• Extracted records:
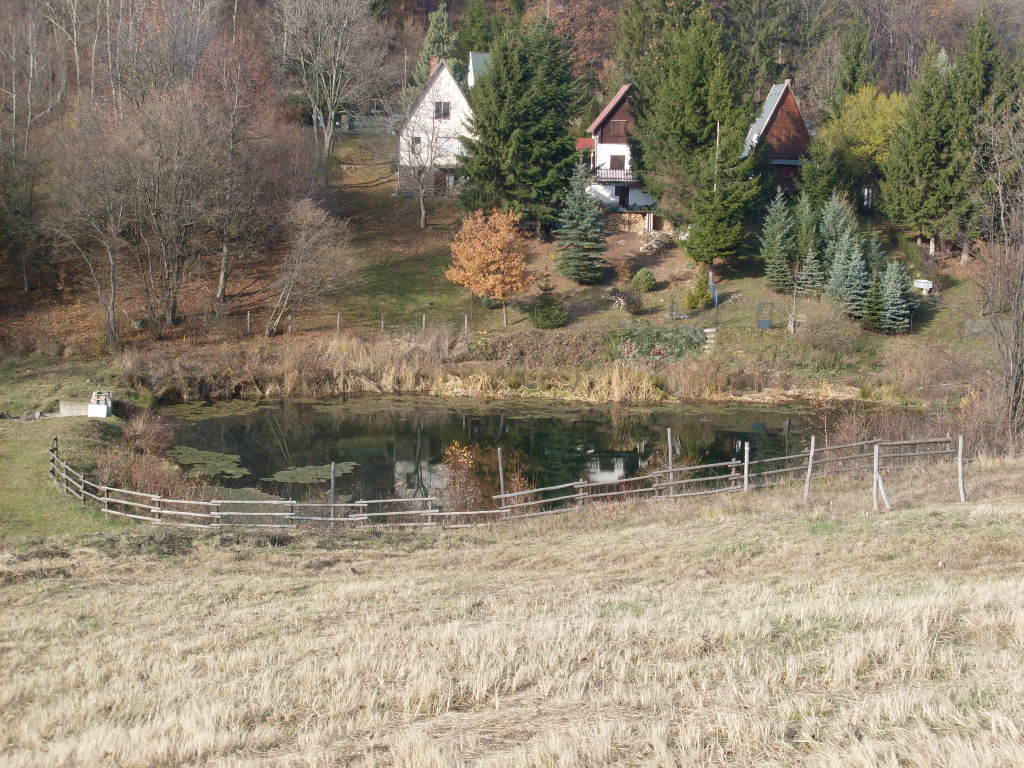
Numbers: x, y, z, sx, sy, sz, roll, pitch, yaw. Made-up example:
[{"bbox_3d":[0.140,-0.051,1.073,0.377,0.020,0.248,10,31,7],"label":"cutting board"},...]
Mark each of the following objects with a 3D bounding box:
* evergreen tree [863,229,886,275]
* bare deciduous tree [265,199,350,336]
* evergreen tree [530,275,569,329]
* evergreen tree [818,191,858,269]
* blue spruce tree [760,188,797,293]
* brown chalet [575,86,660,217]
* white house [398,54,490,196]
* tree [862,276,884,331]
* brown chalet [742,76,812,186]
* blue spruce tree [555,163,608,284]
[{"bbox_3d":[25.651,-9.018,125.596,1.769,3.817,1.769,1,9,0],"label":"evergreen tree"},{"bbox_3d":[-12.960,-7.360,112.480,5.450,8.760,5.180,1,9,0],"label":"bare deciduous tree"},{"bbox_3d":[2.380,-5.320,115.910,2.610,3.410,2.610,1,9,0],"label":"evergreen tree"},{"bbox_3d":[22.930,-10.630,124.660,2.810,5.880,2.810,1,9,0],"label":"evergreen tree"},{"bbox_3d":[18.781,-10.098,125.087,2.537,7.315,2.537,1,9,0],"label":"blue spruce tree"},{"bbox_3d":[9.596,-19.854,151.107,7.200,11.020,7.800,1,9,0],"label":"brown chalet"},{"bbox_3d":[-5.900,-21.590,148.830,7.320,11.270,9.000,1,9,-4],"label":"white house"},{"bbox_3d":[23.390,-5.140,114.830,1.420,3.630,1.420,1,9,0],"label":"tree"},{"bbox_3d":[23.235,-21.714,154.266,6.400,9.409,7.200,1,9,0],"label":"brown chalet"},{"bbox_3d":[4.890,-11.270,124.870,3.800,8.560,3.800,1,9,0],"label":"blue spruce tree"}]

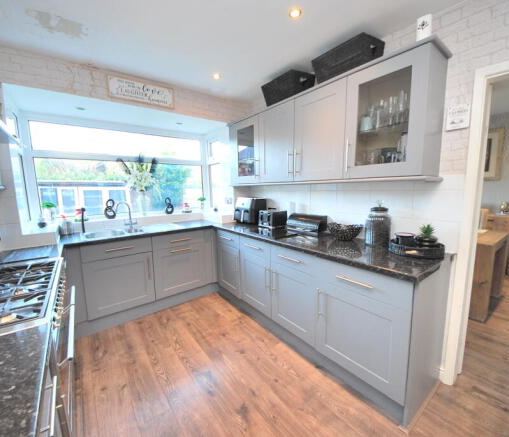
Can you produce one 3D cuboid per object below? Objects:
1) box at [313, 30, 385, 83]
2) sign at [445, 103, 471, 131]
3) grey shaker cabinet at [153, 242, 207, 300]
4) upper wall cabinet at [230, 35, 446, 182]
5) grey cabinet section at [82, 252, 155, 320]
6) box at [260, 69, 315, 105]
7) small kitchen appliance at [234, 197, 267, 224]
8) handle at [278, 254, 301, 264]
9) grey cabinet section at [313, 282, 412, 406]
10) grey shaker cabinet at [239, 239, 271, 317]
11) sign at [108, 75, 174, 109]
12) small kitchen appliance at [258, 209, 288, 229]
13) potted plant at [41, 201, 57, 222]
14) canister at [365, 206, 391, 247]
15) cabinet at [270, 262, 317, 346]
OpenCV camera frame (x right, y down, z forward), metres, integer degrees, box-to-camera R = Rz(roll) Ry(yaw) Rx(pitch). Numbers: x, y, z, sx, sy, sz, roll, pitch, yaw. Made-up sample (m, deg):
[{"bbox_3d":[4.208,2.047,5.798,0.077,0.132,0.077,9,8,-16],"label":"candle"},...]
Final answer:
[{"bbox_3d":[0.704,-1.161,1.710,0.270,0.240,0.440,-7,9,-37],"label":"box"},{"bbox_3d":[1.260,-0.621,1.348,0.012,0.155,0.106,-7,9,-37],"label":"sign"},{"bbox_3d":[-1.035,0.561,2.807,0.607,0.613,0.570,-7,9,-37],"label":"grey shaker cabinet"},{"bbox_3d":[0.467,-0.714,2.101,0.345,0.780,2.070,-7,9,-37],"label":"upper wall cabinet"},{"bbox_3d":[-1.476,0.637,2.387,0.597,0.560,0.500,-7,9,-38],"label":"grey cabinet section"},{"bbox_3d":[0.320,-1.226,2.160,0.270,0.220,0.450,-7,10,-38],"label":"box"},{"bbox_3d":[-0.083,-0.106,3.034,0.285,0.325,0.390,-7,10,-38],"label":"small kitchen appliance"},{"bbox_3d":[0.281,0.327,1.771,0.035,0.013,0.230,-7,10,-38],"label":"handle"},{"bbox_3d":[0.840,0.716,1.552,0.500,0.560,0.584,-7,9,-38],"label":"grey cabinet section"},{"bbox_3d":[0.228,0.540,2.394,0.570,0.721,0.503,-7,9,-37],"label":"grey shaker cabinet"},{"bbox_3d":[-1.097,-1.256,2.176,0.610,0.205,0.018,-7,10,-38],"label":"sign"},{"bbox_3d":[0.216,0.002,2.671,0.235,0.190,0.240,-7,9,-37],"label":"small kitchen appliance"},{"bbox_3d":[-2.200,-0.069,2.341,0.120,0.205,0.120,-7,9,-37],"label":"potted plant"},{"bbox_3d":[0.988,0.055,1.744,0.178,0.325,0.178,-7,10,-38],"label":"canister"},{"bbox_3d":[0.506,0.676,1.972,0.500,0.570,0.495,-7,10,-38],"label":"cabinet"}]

==

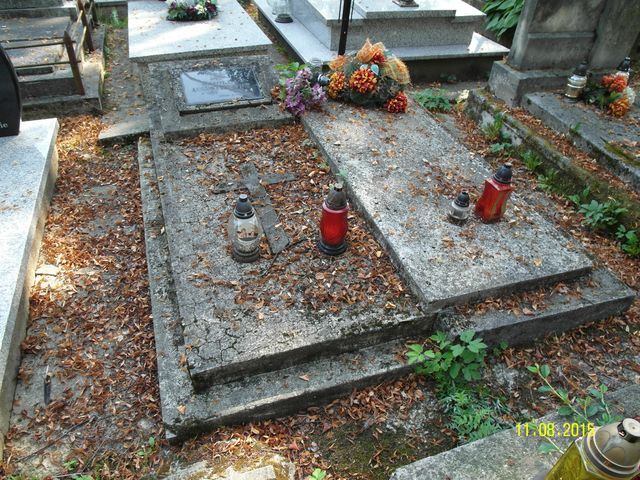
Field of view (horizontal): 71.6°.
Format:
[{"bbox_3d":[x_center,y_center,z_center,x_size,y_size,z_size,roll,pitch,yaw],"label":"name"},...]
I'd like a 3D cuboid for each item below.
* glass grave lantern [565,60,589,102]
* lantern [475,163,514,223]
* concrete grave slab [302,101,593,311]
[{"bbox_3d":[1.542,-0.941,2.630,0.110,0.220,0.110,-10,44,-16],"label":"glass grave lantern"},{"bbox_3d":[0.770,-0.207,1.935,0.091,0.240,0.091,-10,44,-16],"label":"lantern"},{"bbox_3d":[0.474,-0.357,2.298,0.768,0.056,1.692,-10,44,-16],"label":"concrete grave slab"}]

--

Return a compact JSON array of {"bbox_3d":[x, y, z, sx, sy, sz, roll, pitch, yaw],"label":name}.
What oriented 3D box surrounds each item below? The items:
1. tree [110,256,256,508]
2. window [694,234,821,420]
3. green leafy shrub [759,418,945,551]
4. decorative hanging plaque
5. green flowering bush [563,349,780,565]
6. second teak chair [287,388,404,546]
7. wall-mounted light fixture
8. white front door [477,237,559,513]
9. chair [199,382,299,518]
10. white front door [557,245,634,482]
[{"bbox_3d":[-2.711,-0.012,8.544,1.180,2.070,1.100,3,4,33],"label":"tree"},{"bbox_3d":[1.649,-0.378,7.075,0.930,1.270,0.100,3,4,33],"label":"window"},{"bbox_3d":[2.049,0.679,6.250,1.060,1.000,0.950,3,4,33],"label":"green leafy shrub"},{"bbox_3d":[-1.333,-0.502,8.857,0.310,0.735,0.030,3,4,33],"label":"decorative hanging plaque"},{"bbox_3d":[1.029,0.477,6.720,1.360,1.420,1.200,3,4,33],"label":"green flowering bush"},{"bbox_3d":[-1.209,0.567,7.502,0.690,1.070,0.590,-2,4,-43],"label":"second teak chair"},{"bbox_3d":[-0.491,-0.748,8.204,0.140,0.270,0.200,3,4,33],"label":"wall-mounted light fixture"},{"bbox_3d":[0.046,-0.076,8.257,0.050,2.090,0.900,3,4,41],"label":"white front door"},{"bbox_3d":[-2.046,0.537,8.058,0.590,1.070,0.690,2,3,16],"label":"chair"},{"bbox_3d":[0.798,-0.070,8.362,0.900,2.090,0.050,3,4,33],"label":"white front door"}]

• What to produce: Wherever the string "roll" occurs in the data, copy the line that holds it.

• Expected answer:
Numbers: x, y, z, sx, sy, sz, roll, pitch, yaw. Made-up example:
OpenCV camera frame (x right, y down, z forward), metres, integer degrees, box-to-camera R = Rz(roll) Ry(yaw) Rx(pitch). Numbers: x, y, z, sx, sy, sz, roll, pitch, yaw. Made-up sample (m, deg):
[{"bbox_3d":[x_center,y_center,z_center,x_size,y_size,z_size,roll,pitch,yaw],"label":"name"},...]
Return a compact JSON array of {"bbox_3d":[x, y, z, sx, sy, sz, roll, pitch, yaw],"label":name}.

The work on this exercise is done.